World's oldest surviving wine (1st century CE)

The Carmona wine urn is a first-century Roman glass urn containing intact wine. The urn was discovered in 2019 in Carmona, Spain during excavations of the city's western Roman necropolis. Analysis of the urn's contents five years after its discovery demonstrated the contents to be the oldest surviving liquid wine in the world. This surpasses the previous record holder, the Speyer wine bottle (discovered in 1867), by three centuries.

== Discovery ==
Carmona, known as Carmo during Roman rule, was part of the province of Hispania Baetica. In the first century, agriculturalist Columella wrote of the production of white wine in the locality, as well as that of olive oil and wheat.

In 2019, house renovations at 53 Sevilla Street revealed an access shaft to an unlooted Roman mausoleum measuring 3.29 m long, 1.73 m wide, and 2.41 m high; the chamber contained eight niches with grave goods and the remains of two individuals named Hispanae and Senicio. Niche 8 contained a glass vessel called an olla ossuaria inside of a lead case. The vessel contained five liters of wine mixed with the cremains of the deceased and a gold ring at the bottom.

== Content analysis ==
Roman wine in the Baetic region was often preserved by adding gypsum, cooked musts high in sugar, or salt.

Analysis of mineral salts in the wine revealed a high concentration of potassium salts, indicative of the cremains in the wine, and of silicon, sodium, and aluminium, probably due to two millennia of contact with the glass urn.
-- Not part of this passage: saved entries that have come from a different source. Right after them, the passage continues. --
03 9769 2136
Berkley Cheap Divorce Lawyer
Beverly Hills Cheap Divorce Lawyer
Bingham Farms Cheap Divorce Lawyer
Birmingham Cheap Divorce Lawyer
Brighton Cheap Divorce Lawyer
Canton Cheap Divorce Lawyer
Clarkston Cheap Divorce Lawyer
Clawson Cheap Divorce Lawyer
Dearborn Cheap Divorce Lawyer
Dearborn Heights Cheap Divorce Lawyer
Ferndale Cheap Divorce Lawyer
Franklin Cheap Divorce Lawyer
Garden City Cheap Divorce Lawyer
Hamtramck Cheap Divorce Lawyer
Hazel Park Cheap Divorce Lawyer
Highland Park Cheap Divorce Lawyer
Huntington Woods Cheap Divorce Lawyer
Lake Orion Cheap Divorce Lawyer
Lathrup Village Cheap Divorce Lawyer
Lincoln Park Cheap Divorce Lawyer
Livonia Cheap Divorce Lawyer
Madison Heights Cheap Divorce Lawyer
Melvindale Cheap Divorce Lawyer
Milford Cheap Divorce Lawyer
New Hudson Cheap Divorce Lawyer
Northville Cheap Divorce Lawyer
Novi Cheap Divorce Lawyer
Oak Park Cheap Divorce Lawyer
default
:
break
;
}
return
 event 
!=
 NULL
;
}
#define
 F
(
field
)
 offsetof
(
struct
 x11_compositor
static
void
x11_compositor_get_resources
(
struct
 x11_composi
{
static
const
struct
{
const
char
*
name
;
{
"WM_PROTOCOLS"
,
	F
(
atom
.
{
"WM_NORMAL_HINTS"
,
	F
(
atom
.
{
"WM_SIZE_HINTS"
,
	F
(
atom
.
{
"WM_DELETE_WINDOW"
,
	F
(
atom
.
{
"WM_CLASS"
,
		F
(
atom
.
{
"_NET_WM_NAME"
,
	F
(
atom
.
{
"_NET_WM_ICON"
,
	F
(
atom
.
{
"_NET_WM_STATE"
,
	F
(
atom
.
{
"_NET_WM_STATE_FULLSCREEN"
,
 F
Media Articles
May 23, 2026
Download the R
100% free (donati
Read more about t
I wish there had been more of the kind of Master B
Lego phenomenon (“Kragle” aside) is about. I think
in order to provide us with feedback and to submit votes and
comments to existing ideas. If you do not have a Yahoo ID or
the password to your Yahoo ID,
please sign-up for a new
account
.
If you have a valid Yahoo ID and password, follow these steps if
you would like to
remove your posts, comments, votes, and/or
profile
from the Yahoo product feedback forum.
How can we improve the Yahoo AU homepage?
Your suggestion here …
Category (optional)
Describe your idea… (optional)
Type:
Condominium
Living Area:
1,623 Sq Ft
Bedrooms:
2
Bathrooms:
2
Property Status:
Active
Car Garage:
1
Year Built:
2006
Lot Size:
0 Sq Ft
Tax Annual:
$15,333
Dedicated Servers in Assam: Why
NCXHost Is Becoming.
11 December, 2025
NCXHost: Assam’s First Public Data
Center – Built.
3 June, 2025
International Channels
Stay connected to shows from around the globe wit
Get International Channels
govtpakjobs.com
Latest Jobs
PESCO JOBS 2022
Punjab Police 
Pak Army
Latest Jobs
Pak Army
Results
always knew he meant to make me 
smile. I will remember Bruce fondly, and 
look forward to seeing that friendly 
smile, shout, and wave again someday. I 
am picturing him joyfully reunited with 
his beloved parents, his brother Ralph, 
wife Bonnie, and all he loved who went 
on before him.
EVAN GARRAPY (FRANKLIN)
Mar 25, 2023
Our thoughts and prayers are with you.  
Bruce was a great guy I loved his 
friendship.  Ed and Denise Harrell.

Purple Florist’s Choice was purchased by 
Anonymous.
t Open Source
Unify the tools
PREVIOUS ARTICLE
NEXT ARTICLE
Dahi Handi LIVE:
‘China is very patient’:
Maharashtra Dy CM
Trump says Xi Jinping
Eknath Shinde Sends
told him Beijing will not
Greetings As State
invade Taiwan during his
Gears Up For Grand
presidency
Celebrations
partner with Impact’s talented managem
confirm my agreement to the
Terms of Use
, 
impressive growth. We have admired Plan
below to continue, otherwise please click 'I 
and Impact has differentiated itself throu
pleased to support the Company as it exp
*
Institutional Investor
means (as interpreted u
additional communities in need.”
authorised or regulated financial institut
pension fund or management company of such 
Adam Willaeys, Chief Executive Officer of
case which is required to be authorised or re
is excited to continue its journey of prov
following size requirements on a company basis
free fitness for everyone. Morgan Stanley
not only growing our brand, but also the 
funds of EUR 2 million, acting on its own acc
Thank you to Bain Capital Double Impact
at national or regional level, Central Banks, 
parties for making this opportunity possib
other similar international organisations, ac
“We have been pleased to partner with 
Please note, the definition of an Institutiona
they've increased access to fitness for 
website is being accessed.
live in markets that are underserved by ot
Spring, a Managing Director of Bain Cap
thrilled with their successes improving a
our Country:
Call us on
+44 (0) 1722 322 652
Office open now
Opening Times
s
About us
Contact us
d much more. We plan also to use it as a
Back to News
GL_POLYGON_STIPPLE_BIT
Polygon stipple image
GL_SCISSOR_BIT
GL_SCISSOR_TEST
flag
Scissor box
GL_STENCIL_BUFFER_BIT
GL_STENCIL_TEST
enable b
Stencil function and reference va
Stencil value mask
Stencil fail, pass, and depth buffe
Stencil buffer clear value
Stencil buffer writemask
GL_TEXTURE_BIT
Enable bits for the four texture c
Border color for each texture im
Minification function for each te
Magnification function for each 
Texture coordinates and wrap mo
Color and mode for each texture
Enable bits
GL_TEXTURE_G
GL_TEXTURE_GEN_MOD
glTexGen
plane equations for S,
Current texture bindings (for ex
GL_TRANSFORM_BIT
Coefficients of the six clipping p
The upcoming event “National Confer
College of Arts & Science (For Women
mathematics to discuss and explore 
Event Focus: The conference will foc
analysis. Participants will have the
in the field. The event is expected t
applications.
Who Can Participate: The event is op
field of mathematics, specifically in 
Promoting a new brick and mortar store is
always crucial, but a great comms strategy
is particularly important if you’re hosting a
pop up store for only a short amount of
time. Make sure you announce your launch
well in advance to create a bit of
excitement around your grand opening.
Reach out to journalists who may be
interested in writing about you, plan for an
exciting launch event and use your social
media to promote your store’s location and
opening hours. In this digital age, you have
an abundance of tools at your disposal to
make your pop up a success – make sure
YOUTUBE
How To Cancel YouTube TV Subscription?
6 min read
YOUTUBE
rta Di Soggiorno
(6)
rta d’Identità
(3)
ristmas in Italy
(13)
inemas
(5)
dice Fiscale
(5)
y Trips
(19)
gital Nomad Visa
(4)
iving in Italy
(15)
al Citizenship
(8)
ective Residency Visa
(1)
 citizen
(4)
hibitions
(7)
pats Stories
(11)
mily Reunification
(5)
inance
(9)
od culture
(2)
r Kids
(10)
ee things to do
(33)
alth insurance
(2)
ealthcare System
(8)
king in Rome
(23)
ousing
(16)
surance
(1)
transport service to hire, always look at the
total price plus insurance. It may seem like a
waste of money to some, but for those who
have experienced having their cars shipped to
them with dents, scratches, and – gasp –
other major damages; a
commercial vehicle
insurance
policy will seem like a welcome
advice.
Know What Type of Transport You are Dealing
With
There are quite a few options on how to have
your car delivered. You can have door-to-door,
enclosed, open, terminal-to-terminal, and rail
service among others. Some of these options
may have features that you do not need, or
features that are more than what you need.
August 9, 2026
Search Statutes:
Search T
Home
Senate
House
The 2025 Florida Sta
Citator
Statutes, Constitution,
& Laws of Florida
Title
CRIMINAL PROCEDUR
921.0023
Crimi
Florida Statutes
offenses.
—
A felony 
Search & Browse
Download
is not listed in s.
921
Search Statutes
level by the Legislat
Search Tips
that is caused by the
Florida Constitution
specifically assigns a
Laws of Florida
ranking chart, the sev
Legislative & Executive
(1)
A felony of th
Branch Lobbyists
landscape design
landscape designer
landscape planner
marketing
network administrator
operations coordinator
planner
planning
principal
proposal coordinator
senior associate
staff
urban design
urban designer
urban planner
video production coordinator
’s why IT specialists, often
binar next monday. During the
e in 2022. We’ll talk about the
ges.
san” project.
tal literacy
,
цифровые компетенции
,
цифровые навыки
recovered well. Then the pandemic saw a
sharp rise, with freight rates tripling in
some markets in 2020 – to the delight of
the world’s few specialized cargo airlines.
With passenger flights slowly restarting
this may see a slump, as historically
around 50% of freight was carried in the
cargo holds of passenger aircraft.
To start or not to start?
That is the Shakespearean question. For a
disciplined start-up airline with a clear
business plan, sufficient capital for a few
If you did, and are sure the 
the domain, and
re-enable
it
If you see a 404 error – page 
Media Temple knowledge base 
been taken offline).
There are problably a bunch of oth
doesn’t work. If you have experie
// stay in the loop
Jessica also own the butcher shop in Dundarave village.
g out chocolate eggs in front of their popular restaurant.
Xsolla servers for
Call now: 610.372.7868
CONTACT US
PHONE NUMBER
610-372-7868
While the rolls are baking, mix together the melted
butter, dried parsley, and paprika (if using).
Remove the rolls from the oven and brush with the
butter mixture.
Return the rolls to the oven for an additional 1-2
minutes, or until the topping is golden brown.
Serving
The wine's mineral content was similar to that of sherry from Jerez de la Frontera and fino from Condado de Huelva and Montilla-Moriles.

Analysis of polyphenols in the wine identified quercetin, 4-hydroxybenzoic acid, apigenin, vanillin, isoquercetin, naringin, and rutin, confirming the liquid's identification as wine. Each of these polyphenols is present in fino produced in Doña Mencía. Although the wine is now reddish, a lack of syringic acid indicated that the wine was originally white wine.